* DIRECTIONS
Each line of the records that holds the word "impressed" should be copied out.
Start of MATERIAL FOR THIS TASK
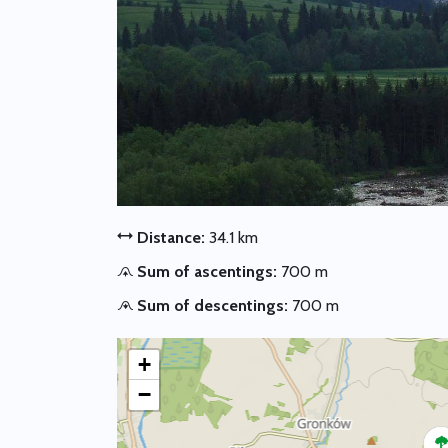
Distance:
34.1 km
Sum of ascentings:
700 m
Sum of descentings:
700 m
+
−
End of MATERIAL FOR THIS TASK
Start of MATERIAL FOR THIS TASK
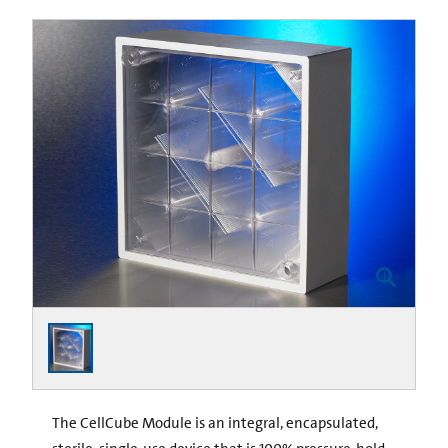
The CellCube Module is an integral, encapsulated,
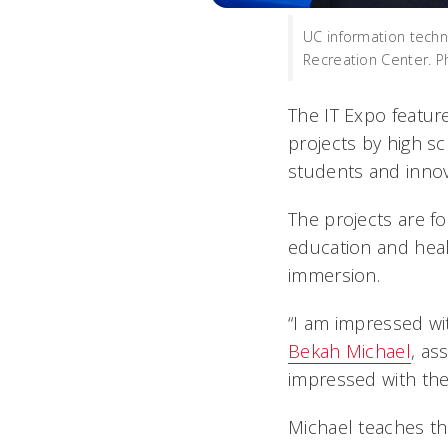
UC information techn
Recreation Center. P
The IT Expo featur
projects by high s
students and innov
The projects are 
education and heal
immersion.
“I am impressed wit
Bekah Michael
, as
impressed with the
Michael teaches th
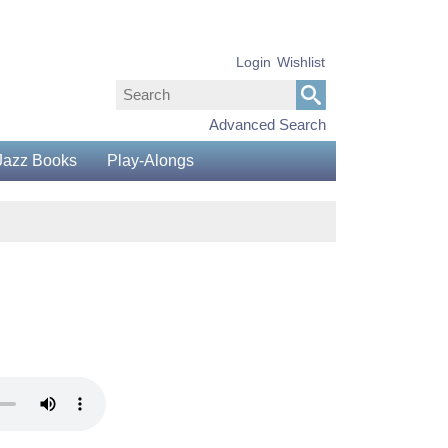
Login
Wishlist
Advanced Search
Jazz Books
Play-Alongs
End of MATERIAL FOR THIS TASK
* RESULT
“I am impressed wit
impressed with the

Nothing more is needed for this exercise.